Exact reproduction of all the data is needed.

DATA RECORDS
──────────────────────────────
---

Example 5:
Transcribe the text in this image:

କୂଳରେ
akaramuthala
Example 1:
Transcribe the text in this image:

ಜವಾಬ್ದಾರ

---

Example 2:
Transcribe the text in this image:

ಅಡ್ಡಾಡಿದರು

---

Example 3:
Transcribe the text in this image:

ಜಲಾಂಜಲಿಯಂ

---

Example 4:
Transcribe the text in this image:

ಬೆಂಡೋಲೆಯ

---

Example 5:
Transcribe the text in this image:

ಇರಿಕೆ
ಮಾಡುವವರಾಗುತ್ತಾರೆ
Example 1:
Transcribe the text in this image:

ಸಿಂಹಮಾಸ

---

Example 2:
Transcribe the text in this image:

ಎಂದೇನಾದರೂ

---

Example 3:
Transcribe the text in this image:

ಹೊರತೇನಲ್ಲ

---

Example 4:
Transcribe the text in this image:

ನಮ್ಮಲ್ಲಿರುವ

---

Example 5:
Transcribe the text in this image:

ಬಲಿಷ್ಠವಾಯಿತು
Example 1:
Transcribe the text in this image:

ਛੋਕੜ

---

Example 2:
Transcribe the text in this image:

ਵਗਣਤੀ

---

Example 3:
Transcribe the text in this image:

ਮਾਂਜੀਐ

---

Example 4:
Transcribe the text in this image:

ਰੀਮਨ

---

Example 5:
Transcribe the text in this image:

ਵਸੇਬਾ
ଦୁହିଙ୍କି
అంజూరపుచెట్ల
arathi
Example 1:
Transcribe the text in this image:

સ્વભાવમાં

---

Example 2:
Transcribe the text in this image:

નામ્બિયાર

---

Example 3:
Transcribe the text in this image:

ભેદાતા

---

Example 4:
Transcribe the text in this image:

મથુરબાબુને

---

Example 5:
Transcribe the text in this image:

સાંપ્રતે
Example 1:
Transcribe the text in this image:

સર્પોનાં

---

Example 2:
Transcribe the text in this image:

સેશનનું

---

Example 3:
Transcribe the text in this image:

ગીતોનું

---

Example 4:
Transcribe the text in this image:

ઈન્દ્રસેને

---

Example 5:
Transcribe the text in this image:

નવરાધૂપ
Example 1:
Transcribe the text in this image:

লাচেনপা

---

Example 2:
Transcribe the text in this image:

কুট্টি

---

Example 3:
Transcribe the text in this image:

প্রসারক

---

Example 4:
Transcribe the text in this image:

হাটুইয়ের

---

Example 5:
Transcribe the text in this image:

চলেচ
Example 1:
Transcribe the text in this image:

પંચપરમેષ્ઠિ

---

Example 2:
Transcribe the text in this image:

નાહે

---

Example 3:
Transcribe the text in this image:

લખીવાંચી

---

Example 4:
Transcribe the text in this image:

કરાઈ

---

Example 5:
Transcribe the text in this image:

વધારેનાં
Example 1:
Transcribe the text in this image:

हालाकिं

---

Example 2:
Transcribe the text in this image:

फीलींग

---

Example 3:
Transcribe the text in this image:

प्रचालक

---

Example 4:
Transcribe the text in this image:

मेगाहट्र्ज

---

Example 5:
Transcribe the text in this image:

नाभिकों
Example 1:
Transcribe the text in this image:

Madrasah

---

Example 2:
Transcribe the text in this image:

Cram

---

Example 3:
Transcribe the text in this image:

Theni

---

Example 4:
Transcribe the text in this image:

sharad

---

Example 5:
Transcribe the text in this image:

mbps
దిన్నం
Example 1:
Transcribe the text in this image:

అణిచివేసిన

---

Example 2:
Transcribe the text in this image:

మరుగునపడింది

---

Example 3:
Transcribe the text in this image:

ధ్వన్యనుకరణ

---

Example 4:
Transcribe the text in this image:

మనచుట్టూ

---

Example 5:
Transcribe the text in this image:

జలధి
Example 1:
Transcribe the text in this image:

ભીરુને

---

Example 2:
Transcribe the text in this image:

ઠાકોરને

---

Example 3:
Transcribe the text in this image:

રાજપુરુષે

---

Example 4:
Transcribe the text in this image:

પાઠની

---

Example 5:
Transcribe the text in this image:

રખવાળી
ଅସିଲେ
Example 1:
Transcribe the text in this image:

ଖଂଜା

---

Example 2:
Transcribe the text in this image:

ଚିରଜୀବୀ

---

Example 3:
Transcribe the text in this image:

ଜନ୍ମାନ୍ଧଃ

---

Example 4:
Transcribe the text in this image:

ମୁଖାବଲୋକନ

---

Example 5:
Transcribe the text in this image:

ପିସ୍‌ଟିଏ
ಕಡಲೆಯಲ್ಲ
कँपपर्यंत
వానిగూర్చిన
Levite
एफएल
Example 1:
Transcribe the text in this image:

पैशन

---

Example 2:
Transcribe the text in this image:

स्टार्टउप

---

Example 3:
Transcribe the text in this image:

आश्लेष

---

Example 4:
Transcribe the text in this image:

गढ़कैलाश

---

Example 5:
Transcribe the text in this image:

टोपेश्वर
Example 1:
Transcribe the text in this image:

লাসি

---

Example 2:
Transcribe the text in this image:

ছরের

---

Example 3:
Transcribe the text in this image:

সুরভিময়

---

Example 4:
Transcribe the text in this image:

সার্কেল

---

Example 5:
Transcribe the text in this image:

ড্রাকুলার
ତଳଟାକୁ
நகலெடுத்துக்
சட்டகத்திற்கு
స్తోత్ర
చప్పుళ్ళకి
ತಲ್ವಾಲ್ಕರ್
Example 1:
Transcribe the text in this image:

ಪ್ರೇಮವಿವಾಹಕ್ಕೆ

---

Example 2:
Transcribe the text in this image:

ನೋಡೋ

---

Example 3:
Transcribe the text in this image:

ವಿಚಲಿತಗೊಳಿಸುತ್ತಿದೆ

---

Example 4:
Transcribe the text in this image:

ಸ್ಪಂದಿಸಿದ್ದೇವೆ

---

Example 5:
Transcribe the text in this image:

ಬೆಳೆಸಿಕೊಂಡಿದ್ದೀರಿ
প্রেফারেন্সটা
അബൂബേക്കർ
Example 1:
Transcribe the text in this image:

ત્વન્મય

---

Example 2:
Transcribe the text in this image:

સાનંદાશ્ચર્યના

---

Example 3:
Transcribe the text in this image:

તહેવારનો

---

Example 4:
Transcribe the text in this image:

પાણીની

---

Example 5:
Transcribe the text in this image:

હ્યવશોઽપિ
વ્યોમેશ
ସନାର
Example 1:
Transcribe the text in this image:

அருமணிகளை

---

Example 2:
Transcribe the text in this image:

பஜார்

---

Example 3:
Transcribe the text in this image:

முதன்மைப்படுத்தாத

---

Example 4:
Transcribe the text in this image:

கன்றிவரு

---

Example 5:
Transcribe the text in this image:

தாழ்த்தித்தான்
──────────────────────────────
FINAL ANSWER
---

Example 5:
Transcribe the text in this image:

କୂଳରେ
akaramuthala
Example 1:
Transcribe the text in this image:

ಜವಾಬ್ದಾರ

---

Example 2:
Transcribe the text in this image:

ಅಡ್ಡಾಡಿದರು

---

Example 3:
Transcribe the text in this image:

ಜಲಾಂಜಲಿಯಂ

---

Example 4:
Transcribe the text in this image:

ಬೆಂಡೋಲೆಯ

---

Example 5:
Transcribe the text in this image:

ಇರಿಕೆ
ಮಾಡುವವರಾಗುತ್ತಾರೆ
Example 1:
Transcribe the text in this image:

ಸಿಂಹಮಾಸ

---

Example 2:
Transcribe the text in this image:

ಎಂದೇನಾದರೂ

---

Example 3:
Transcribe the text in this image:

ಹೊರತೇನಲ್ಲ

---

Example 4:
Transcribe the text in this image:

ನಮ್ಮಲ್ಲಿರುವ

---

Example 5:
Transcribe the text in this image:

ಬಲಿಷ್ಠವಾಯಿತು
Example 1:
Transcribe the text in this image:

ਛੋਕੜ

---

Example 2:
Transcribe the text in this image:

ਵਗਣਤੀ

---

Example 3:
Transcribe the text in this image:

ਮਾਂਜੀਐ

---

Example 4:
Transcribe the text in this image:

ਰੀਮਨ

---

Example 5:
Transcribe the text in this image:

ਵਸੇਬਾ
ଦୁହିଙ୍କି
అంజూరపుచెట్ల
arathi
Example 1:
Transcribe the text in this image:

સ્વભાવમાં

---

Example 2:
Transcribe the text in this image:

નામ્બિયાર

---

Example 3:
Transcribe the text in this image:

ભેદાતા

---

Example 4:
Transcribe the text in this image:

મથુરબાબુને

---

Example 5:
Transcribe the text in this image:

સાંપ્રતે
Example 1:
Transcribe the text in this image:

સર્પોનાં

---

Example 2:
Transcribe the text in this image:

સેશનનું

---

Example 3:
Transcribe the text in this image:

ગીતોનું

---

Example 4:
Transcribe the text in this image:

ઈન્દ્રસેને

---

Example 5:
Transcribe the text in this image:

નવરાધૂપ
Example 1:
Transcribe the text in this image:

লাচেনপা

---

Example 2:
Transcribe the text in this image:

কুট্টি

---

Example 3:
Transcribe the text in this image:

প্রসারক

---

Example 4:
Transcribe the text in this image:

হাটুইয়ের

---

Example 5:
Transcribe the text in this image:

চলেচ
Example 1:
Transcribe the text in this image:

પંચપરમેષ્ઠિ

---

Example 2:
Transcribe the text in this image:

નાહે

---

Example 3:
Transcribe the text in this image:

લખીવાંચી

---

Example 4:
Transcribe the text in this image:

કરાઈ

---

Example 5:
Transcribe the text in this image:

વધારેનાં
Example 1:
Transcribe the text in this image:

हालाकिं

---

Example 2:
Transcribe the text in this image:

फीलींग

---

Example 3:
Transcribe the text in this image:

प्रचालक

---

Example 4:
Transcribe the text in this image:

मेगाहट्र्ज

---

Example 5:
Transcribe the text in this image:

नाभिकों
Example 1:
Transcribe the text in this image:

Madrasah

---

Example 2:
Transcribe the text in this image:

Cram

---

Example 3:
Transcribe the text in this image:

Theni

---

Example 4:
Transcribe the text in this image:

sharad

---

Example 5:
Transcribe the text in this image:

mbps
దిన్నం
Example 1:
Transcribe the text in this image:

అణిచివేసిన

---

Example 2:
Transcribe the text in this image:

మరుగునపడింది

---

Example 3:
Transcribe the text in this image:

ధ్వన్యనుకరణ

---

Example 4:
Transcribe the text in this image:

మనచుట్టూ

---

Example 5:
Transcribe the text in this image:

జలధి
Example 1:
Transcribe the text in this image:

ભીરુને

---

Example 2:
Transcribe the text in this image:

ઠાકોરને

---

Example 3:
Transcribe the text in this image:

રાજપુરુષે

---

Example 4:
Transcribe the text in this image:

પાઠની

---

Example 5:
Transcribe the text in this image:

રખવાળી
ଅସିଲେ
Example 1:
Transcribe the text in this image:

ଖଂଜା

---

Example 2:
Transcribe the text in this image:

ଚିରଜୀବୀ

---

Example 3:
Transcribe the text in this image:

ଜନ୍ମାନ୍ଧଃ

---

Example 4:
Transcribe the text in this image:

ମୁଖାବଲୋକନ

---

Example 5:
Transcribe the text in this image:

ପିସ୍‌ଟିଏ
ಕಡಲೆಯಲ್ಲ
कँपपर्यंत
వానిగూర్చిన
Levite
एफएल
Example 1:
Transcribe the text in this image:

पैशन

---

Example 2:
Transcribe the text in this image:

स्टार्टउप

---

Example 3:
Transcribe the text in this image:

आश्लेष

---

Example 4:
Transcribe the text in this image:

गढ़कैलाश

---

Example 5:
Transcribe the text in this image:

टोपेश्वर
Example 1:
Transcribe the text in this image:

লাসি

---

Example 2:
Transcribe the text in this image:

ছরের

---

Example 3:
Transcribe the text in this image:

সুরভিময়

---

Example 4:
Transcribe the text in this image:

সার্কেল

---

Example 5:
Transcribe the text in this image:

ড্রাকুলার
ତଳଟାକୁ
நகலெடுத்துக்
சட்டகத்திற்கு
స్తోత్ర
చప్పుళ్ళకి
ತಲ್ವಾಲ್ಕರ್
Example 1:
Transcribe the text in this image:

ಪ್ರೇಮವಿವಾಹಕ್ಕೆ

---

Example 2:
Transcribe the text in this image:

ನೋಡೋ

---

Example 3:
Transcribe the text in this image:

ವಿಚಲಿತಗೊಳಿಸುತ್ತಿದೆ

---

Example 4:
Transcribe the text in this image:

ಸ್ಪಂದಿಸಿದ್ದೇವೆ

---

Example 5:
Transcribe the text in this image:

ಬೆಳೆಸಿಕೊಂಡಿದ್ದೀರಿ
প্রেফারেন্সটা
അബൂബേക്കർ
Example 1:
Transcribe the text in this image:

ત્વન્મય

---

Example 2:
Transcribe the text in this image:

સાનંદાશ્ચર્યના

---

Example 3:
Transcribe the text in this image:

તહેવારનો

---

Example 4:
Transcribe the text in this image:

પાણીની

---

Example 5:
Transcribe the text in this image:

હ્યવશોઽપિ
વ્યોમેશ
ସନାର
Example 1:
Transcribe the text in this image:

அருமணிகளை

---

Example 2:
Transcribe the text in this image:

பஜார்

---

Example 3:
Transcribe the text in this image:

முதன்மைப்படுத்தாத

---

Example 4:
Transcribe the text in this image:

கன்றிவரு

---

Example 5:
Transcribe the text in this image:

தாழ்த்தித்தான்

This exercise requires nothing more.